4. It would be worthwhile to note that 31.3% of the entire annual budget and 43% of the revenue budget for the fiscal year 1991-92 has been allocated to debt servicing. Out of the 80.7 billion rupees debt servicing payments, interest payments are 62.4 billion while 15.5 billion rupees have been repaid as principle of foreign loans. (Figures taken from "The Pakistan and Gulf Economist", September 28th-October 4th 1991, Pg 9)

5. Everett E. Hagen, professor of economics at the Massachusetts Institute of Technology, while commenting on the role of Multinational Corporations (MNCs) in developing countries admits: ‘The charge that the MNC subsidiary in the country, by borrowing capital within the country reduces the amount available to the domestic entrepreneurs has more substance. On the average, foreign subsidiaries of American corporations raise more than twice as much capital within the country in which they operate as the amount contributed by the parents. Some of the capital raised domestically is offered only because the securities of the foreign corporations are regarded as entirely safe; the capital would not have been offered to domestic borrowers. The total amount of capital raised for industrial projects or other use in economic development may therefore be greater because of the MNC loans, but on balance the MNC borrowing must considerably reduce the amount available to the domestic borrowers.’ ("The Economics Of Development" 4th ed, Pg 25)

6. Ribaa or interest is s sometimes defined as ‘the money paid for the use of money borrowed’. This definition confuses some people and they mix up ribaa with rent, whereas the two are quite different from each other.

7. On non-Muslims, however, who have become citizens of an Islamic state after being subdued in a war, Jizya and other taxes can be imposed.

8. Consequently, Hadhrat Abu Bakr, when he waged war against those who were desisting to pay zakah stated unequivocally: ‘The Almighty has said: Hence if they repent, establish salat and pay zakah, leave them alone.
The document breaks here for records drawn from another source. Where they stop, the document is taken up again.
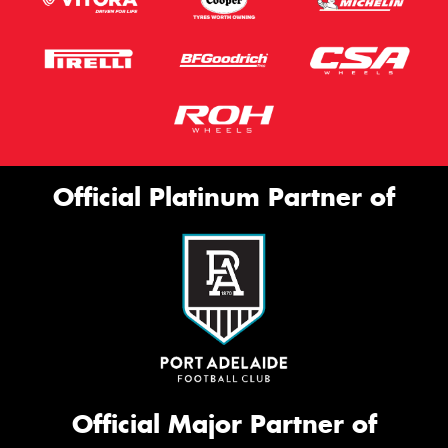
Official Platinum Partner of
Official Major Partner of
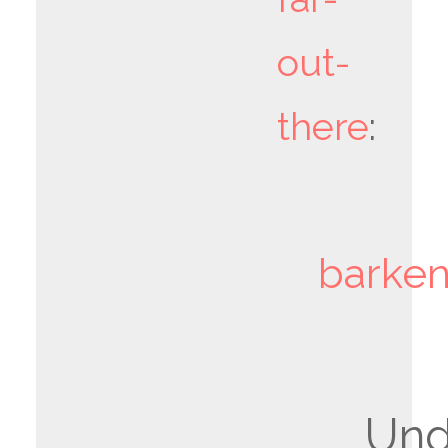
out-
there
:
barken
Un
By God! I shall neither ask for more nor less.’ ("Ahkaam-ul-Qur’an", Jassaas, Vol 3, Pg 82)

9. It must be borne in mind that the hadith ‘Indeed in the wealth [of people] there is a share [for the society]’, (Tirmazee: Kitab-uz-zakah) often quoted in favour of taxes other than zakah actually implies a different meaning: it urges a Muslim to spend as much as possible in the way of Allah after paying the mandatory amount ie zakah.

10. Exactly on these grounds, to encourage the rearing and breeding of horses in Arabia, where camels were mostly used, the Prophet (sws) exempted horses from zakah. Similarly, vegetables were exempted from zakah because at that time there existed no arrangement for their storage for long periods of time.

11. It should be clear that the kharaaj imposed on land by Hadhrat Umar was not a tax but actually a form of rental income on state owned lands. Similarly, fai, khums and other similar sources of the Bait-ul-Maal are forms of state income and have nothing to do with taxation.

12. For details see "Taudheehaat", ‘Masala-i-Tamleek’, Amin Ahsan Islahi.

13. This would be analogous with how Hadhrat Umar had dealt with the conquered lands of Syria and Iraq. He had kept them in state ownership, but had left them with their original owners, imposing a fixed tribute on them according to their produce.

14. For details see in the coming issue of "Renaissance" (Feb 1994): "The Islamic Manifesto".

15. Though, in emergency situations, if needed, the government can make an appeal for money from its public. Obviously, this shall be effective only if the government has established its credibility in their eyes by serving them.